A few years later of course and after having worked with a CX agency I realise I was correct – there are entire departments within those businesses focussed on developing new products and services in the CX space. And none of the ideas we pitched were based on the kind of robust research and analysis of the business issues necessary to determine what the customers wanted or what their pain points were.


For many businesses, I would advocate developing new customer experiences, then promoting that industry leading product or service in advertising. This applies particularly well to banks, where there is generally just a paper width difference between them in terms of product offering. Only by winning the customer experience arms race can they get ahead of their competitors, and even then, this is never a permanent state of being for any one bank.


Some Examples

Z’s ‘Fastlane’ for fuel with accompanying app came about as a direct result of customer experience mapping and it represents the perfect PHD holy trinity – a Physical, Human and Digital integrated experience. https://z.co.nz/fastlane/


As another example, some supermarkets around the world are enabling shoppers to scan and pay for products via their mobile phones as they place items in their shopping trolley, avoiding time spent queuing and in checkouts – another great example of the PHD trinity.


Once example I love, whilst not digital, still keeps the shoppers needs uppermost. Who amongst us doesn’t hate spending $5 on a punnet of herbs only to use half of them, with the rest drying out in your fridge only to be thrown away a few days later? Dutch supermarket Albert Heijn has racks of live herbs, allowing customers to cut as little or as much of each as they want, saving them money whilst reducing waste and plastic packaging. https://www.trendhunter.com/trends/instore-farming


No doubt some of your requirements don’t need to be so flashy and could just involve a tweak to a subscription policy, contents or price. And likely these types of smaller tweaks aimed at the budget conscious will become the focus of many CX strategies going forward.
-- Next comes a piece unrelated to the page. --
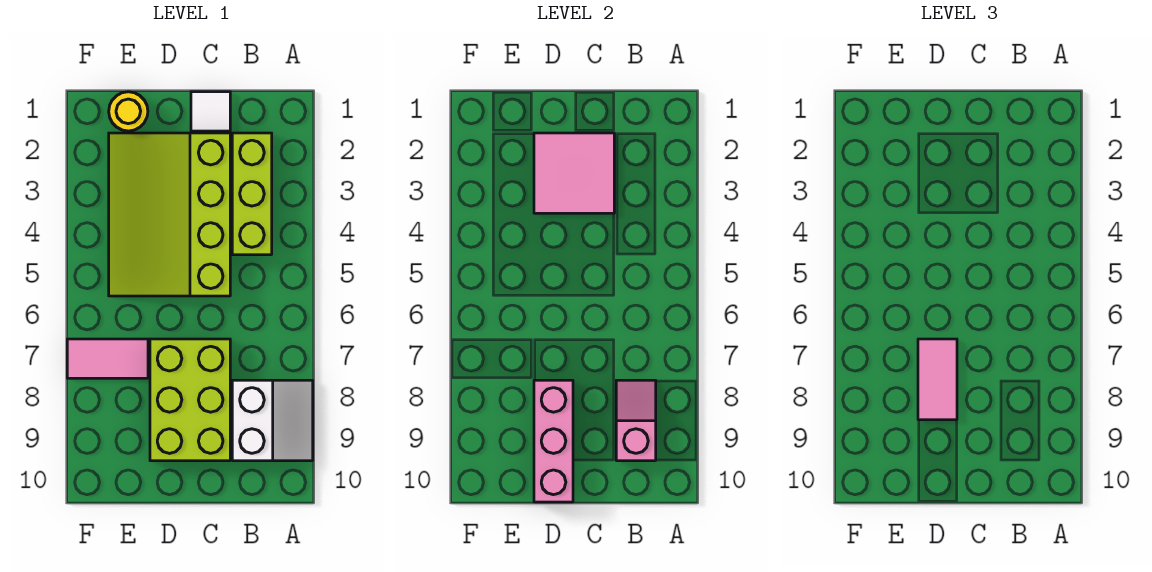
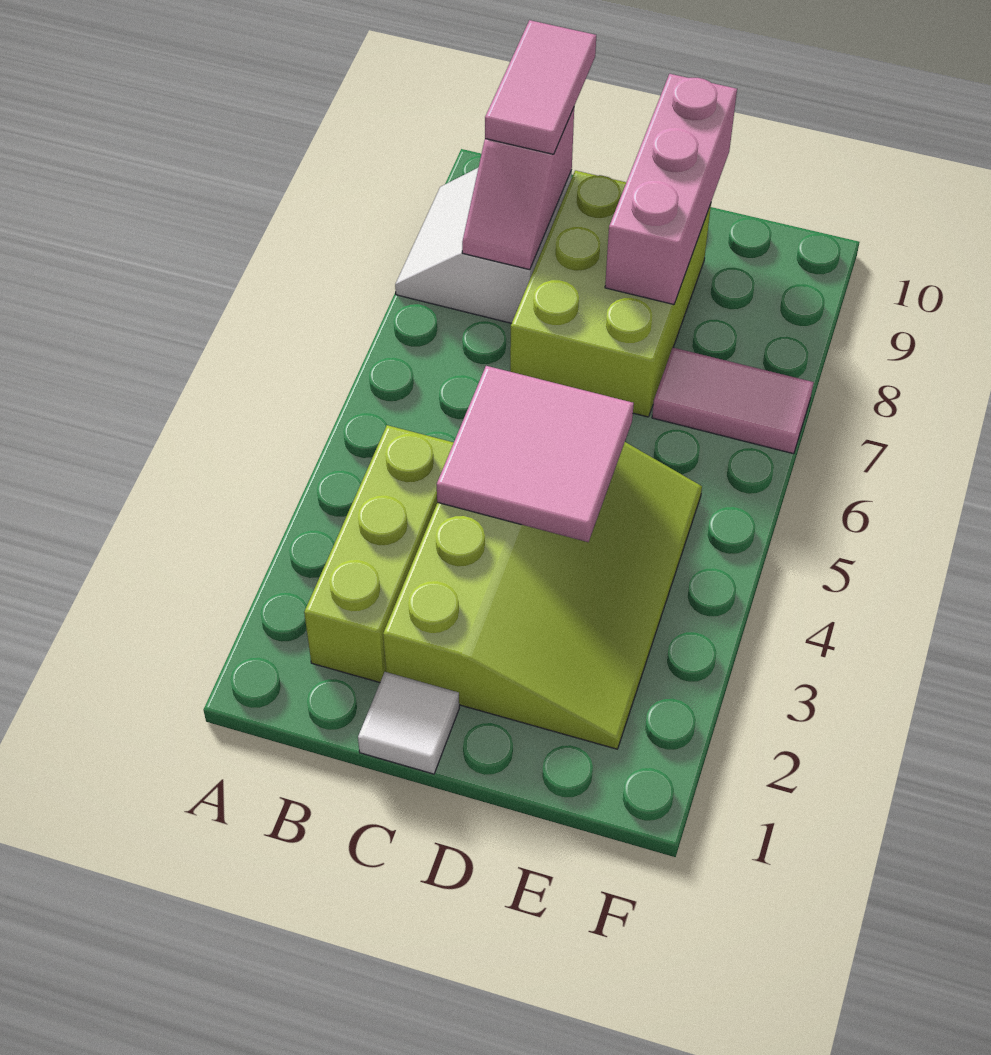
pink 2x2 tile [534,133,614,213] -> pink 2x2 tile moved to [437,366,634,542]
pink 1x2 tile [918,339,957,420] -> pink 1x2 tile moved to [485,20,596,154]
yellow 1x1 round brick [109,92,148,131] -> none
Here’s the brilliance of CX

The design thinking CX process is also intended to break our pattern thinking. We’re evolutionarily designed to recognise and form patterns. If our ancient ancestors had to work out each time that the orange colour of tiger or the stripes of a snake hiding in the grass meant danger, we wouldn’t have lived long enough to get another chance. We had to recognise patterns quickly to be able to work out which situation represented something life threatening and which didn’t. Forming patterns also helped us create maps of the physical environment for navigation and recall of locations of food sources. We’ve retained this pattern thinking to this day.

However now that the most dangerous thing we do in the search for food is the drive to the supermarket, our pattern thinking is free to be applied to other things– which may include your line up of products or services and sticking to old or irrelevant customer experiences. Design Thinking is intended to overcome these subconscious evolutionary thinking patterns so you can develop products and experiences that will truly suit your consumer and hopefully give you a market leading edge.

It does this through a rigorous iterative process (doing something again and again to improve it) in order to understand your user, challenge assumptions, redefine the problem and provide solutions which may not have been immediately apparent due to our pattern thinking. It can also de-risk your development of products and experiences to avoid costly mistakes.

Conclusion

The CX process It’s not a silver bullet on its own, you have to take action ultimately and implement the new ideas and services. And of course, it’s no use developing a brilliant new product or service if you don’t let consumers know about it.


Lastly, it’s only after working with a dedicated CX agency and witnessing first hand their mind bogglingly thorough and in-depth process that I realised three things:

• It’s unlikely that creative agencies will never compete with this service.

• Advertising alone won’t solve business issues, and advertising comes after new CX developments.

• Get the experts in when you want to initiate the CX development process.